Today’s robots are essentially blind to touch. They can see with cameras and navigate with sensors, but they have no reliable way to sense pressure, texture, or force across their surfaces — making delicate manipulation tasks nearly impossible. Grasping a raw egg, folding laundry, or assembling a fragile component requires the kind of nuanced feedback that only a true sense of touch can provide. Without it, robots remain limited to rigid, structured environments far removed from the complexity of the real world.

What They’re Building

Sensetics is building a hardware platform that digitizes the sense of touch for robots, combining high-resolution touch sensing with programmable haptic feedback in a single integrated system. Rather than bolting on a sensor as an afterthought, Sensetics is designing tactile intelligence directly into robotic hardware — enabling robots to detect contact forces, surface properties, and object geometry with the same fidelity that human hands rely on every day. The platform is built to be modular and scalable, designed for integration across robotic grippers, prosthetics, and other manipulation systems.

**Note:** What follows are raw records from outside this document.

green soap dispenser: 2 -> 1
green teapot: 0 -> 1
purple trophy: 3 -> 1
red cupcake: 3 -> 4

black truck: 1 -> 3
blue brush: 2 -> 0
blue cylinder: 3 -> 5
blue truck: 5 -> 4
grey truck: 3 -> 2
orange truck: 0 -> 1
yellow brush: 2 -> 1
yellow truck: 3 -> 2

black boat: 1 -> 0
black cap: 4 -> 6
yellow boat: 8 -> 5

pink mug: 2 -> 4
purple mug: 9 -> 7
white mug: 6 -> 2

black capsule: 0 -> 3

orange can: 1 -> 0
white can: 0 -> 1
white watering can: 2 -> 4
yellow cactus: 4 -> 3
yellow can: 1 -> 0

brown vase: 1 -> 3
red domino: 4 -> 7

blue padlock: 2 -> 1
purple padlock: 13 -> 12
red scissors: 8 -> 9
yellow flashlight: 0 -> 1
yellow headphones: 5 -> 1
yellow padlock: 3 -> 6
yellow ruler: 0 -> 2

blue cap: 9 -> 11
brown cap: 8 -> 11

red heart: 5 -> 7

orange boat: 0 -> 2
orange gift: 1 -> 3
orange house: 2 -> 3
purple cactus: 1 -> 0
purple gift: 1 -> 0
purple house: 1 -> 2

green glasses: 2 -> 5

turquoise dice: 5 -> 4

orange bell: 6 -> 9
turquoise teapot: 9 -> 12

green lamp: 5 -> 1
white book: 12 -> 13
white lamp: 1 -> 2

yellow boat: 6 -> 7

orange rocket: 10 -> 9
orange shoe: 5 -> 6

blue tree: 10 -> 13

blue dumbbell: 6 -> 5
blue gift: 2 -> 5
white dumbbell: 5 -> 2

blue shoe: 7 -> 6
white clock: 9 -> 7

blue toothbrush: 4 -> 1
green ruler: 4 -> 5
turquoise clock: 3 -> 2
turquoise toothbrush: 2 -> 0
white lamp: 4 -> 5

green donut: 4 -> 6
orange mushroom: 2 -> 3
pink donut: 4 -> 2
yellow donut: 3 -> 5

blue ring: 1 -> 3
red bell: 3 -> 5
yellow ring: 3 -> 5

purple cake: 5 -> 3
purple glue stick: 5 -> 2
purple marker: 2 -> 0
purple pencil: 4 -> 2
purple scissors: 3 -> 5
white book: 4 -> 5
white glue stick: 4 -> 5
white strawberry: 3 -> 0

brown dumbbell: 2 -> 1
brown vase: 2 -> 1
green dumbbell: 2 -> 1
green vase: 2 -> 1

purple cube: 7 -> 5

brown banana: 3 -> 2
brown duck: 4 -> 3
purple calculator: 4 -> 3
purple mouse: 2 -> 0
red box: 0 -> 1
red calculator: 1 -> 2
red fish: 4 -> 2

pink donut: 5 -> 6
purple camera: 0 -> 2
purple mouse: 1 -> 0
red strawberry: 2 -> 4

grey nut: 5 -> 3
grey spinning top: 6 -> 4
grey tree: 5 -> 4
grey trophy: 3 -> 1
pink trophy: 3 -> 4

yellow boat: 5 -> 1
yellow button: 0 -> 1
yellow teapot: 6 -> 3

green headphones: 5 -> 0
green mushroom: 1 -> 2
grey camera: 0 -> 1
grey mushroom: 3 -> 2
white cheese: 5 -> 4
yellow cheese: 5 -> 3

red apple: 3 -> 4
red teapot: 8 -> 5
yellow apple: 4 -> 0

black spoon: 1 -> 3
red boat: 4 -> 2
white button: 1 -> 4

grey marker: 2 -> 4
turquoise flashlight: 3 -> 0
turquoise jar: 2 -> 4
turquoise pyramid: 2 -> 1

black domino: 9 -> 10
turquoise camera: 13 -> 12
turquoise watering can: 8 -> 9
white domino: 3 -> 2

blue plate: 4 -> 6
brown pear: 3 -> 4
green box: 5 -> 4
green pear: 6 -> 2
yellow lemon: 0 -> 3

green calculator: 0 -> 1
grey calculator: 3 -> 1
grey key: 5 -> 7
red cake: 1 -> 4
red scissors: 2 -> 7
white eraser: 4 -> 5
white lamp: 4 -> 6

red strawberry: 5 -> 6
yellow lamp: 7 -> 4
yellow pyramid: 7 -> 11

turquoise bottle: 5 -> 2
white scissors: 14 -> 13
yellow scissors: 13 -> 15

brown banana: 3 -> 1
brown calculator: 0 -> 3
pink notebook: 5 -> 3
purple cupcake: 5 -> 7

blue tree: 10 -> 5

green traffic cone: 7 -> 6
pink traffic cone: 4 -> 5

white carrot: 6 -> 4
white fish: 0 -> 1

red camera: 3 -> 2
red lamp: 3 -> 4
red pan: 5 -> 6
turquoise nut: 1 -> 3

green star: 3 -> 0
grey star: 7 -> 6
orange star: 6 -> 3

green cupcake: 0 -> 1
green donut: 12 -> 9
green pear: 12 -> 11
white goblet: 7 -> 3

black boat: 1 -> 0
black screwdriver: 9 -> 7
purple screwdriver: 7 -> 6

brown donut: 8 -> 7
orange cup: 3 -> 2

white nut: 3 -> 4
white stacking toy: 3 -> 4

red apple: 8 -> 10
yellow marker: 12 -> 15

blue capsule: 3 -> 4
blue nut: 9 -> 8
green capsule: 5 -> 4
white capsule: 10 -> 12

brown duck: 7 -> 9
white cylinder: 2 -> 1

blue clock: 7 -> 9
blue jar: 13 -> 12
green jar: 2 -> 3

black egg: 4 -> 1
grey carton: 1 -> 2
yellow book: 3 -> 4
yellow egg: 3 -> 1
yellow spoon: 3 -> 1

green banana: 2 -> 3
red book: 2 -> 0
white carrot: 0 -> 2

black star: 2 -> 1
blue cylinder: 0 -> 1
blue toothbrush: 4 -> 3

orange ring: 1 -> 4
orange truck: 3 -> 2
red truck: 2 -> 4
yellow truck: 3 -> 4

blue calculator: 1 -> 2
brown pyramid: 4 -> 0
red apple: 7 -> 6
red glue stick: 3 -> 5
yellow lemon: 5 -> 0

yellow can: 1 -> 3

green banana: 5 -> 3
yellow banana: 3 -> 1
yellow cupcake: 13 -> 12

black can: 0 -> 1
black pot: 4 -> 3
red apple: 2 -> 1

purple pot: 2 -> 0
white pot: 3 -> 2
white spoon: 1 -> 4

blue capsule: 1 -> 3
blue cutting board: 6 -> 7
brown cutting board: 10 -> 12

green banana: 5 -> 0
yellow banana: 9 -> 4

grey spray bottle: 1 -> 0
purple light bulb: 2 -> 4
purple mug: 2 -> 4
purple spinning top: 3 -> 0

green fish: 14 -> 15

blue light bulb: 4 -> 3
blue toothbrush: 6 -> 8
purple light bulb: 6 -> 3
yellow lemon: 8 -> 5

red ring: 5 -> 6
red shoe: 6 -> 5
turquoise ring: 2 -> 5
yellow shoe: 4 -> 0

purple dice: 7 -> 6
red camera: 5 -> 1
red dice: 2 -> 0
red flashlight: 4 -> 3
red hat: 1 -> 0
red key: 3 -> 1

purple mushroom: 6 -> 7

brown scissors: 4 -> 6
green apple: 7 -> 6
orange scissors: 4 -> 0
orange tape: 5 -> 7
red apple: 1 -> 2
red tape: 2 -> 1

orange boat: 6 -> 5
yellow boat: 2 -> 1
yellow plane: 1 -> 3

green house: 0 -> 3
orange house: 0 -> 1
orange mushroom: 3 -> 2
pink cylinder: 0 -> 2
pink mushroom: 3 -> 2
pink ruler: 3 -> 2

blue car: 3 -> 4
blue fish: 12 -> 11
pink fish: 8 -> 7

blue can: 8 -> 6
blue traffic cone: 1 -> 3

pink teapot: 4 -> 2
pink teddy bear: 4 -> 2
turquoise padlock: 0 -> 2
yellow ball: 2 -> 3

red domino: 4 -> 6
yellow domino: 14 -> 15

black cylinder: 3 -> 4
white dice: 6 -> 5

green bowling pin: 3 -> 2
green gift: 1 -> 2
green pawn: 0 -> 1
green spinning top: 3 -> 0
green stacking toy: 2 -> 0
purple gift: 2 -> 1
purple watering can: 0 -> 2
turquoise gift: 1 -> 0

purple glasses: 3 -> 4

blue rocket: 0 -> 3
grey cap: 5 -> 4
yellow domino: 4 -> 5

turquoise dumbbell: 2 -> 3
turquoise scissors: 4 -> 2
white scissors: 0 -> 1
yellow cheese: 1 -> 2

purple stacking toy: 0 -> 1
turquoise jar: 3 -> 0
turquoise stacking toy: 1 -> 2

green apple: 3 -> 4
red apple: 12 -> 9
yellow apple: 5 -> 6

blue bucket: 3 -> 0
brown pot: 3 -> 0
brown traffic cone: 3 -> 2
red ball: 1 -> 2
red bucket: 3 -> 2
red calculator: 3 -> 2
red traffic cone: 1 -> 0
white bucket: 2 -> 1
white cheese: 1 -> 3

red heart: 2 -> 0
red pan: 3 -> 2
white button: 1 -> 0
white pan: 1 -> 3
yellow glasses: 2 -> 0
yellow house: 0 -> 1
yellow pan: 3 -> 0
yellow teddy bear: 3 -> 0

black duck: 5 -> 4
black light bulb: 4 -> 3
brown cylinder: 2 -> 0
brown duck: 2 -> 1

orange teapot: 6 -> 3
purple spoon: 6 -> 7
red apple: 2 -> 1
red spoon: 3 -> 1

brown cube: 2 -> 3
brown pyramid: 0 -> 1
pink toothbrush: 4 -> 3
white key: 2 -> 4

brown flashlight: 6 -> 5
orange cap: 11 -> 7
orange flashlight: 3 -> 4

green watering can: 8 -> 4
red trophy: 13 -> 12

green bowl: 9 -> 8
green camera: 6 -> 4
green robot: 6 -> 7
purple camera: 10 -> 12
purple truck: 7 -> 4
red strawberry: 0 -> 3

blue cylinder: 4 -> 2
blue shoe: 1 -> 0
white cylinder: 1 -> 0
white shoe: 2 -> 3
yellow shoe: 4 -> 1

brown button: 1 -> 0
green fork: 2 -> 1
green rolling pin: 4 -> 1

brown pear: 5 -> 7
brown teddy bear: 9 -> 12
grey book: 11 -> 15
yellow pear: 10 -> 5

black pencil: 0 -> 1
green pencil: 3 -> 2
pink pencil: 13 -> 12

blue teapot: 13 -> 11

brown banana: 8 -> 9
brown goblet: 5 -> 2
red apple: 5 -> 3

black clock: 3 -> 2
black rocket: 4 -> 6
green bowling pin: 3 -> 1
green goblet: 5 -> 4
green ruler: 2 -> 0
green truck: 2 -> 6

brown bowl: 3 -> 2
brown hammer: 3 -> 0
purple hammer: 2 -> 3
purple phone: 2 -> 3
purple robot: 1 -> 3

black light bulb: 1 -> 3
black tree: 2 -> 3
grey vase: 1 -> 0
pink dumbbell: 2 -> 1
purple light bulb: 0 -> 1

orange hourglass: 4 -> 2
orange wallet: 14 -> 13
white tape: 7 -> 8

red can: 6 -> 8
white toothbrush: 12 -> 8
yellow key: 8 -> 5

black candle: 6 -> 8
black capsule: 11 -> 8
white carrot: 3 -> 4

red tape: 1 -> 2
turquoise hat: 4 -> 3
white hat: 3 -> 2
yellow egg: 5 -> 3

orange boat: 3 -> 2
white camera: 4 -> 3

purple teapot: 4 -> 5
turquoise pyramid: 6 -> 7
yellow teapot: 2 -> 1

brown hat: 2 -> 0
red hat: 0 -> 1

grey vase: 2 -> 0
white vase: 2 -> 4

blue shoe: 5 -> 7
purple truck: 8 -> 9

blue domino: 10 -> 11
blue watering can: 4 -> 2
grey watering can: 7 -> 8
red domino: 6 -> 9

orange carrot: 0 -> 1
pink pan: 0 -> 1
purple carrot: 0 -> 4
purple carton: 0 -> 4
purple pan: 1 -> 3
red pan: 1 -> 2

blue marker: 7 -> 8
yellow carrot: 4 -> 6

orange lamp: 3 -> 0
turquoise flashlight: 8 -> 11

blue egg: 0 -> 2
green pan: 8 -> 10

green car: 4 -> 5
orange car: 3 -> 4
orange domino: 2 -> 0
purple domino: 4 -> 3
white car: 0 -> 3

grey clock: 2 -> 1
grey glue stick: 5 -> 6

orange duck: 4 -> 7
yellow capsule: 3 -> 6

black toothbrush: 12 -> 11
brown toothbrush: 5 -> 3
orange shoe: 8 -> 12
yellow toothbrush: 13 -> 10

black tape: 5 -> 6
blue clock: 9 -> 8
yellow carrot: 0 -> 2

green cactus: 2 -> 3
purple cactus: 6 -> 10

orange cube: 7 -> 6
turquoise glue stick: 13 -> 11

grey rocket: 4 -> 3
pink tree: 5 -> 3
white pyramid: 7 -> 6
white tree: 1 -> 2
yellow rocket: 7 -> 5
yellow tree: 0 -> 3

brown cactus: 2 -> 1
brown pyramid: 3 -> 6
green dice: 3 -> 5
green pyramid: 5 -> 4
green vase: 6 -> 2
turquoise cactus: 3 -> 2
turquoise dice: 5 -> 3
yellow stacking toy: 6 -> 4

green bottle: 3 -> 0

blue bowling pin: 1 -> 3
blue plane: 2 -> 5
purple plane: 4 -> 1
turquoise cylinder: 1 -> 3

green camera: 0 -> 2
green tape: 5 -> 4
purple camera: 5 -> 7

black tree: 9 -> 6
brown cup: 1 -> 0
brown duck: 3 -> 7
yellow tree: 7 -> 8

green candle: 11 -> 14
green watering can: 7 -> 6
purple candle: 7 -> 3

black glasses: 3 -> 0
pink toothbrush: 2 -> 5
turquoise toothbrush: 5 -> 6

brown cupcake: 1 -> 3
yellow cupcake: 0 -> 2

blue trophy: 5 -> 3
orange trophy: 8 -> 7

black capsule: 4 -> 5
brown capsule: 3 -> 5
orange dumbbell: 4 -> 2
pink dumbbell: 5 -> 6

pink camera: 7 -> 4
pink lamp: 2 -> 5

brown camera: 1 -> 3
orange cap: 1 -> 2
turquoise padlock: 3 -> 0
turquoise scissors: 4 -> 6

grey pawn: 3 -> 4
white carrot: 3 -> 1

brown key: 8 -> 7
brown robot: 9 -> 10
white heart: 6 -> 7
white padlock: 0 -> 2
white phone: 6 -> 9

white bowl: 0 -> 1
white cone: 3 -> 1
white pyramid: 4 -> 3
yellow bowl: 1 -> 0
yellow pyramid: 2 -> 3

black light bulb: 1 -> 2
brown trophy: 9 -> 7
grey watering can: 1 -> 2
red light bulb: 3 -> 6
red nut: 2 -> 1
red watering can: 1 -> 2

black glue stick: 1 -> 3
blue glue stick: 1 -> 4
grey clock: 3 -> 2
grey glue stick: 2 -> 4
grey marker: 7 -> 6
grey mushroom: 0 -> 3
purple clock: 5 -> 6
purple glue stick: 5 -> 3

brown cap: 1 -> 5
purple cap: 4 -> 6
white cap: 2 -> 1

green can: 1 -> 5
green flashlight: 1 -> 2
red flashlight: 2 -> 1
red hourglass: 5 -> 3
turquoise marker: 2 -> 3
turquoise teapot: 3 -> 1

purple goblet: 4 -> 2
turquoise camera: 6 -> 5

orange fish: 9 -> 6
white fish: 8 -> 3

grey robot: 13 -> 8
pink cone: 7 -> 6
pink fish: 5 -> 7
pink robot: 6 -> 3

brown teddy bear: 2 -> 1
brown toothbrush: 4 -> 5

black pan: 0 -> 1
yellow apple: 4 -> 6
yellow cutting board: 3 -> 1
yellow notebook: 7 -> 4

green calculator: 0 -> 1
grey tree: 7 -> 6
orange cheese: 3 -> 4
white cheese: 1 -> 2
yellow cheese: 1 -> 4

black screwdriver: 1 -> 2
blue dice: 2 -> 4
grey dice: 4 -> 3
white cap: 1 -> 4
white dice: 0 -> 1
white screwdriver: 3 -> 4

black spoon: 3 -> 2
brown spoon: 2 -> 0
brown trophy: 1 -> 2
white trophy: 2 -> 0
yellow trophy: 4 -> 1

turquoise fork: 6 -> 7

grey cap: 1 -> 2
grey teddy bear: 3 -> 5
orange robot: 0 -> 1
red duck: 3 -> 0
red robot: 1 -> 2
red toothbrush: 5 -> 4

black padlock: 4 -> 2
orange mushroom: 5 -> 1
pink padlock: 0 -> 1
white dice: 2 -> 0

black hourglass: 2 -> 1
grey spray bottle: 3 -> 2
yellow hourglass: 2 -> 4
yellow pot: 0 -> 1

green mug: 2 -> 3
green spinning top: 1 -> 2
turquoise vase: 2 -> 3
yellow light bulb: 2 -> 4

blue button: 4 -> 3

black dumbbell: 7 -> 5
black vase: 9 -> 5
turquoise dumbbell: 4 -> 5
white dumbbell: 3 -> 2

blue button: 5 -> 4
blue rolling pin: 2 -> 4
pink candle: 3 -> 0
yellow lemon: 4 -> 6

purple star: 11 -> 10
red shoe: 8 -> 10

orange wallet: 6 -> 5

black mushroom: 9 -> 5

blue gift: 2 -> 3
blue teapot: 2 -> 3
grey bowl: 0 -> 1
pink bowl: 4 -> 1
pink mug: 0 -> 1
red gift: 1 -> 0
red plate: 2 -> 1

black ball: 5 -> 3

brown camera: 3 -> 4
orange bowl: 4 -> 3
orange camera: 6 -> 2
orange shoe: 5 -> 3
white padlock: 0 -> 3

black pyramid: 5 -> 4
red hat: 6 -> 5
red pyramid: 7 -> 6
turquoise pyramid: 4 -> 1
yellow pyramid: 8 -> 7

Sensetics raised a $1.75M pre-seed round to accelerate development of its touch sensing and haptics platform. The raise signals early investor conviction that digitizing tactile feedback is a foundational missing layer in the robotics stack, one that will become increasingly critical as humanoid robots and collaborative automation move from warehouses into more complex, contact-rich environments.

Growth

As robotic manipulation becomes a core battleground for companies building general-purpose robots, the demand for reliable, high-fidelity touch sensing is accelerating. Sensetics is positioned at an inflection point — with hardware that addresses a capability gap that neither camera-based perception nor traditional force sensors can close. The company’s focus on a full-stack haptics platform, spanning sensing and feedback, gives it a technically differentiated foundation to expand into prosthetics, surgical robotics, and consumer electronics beyond its initial robotic manipulation use case.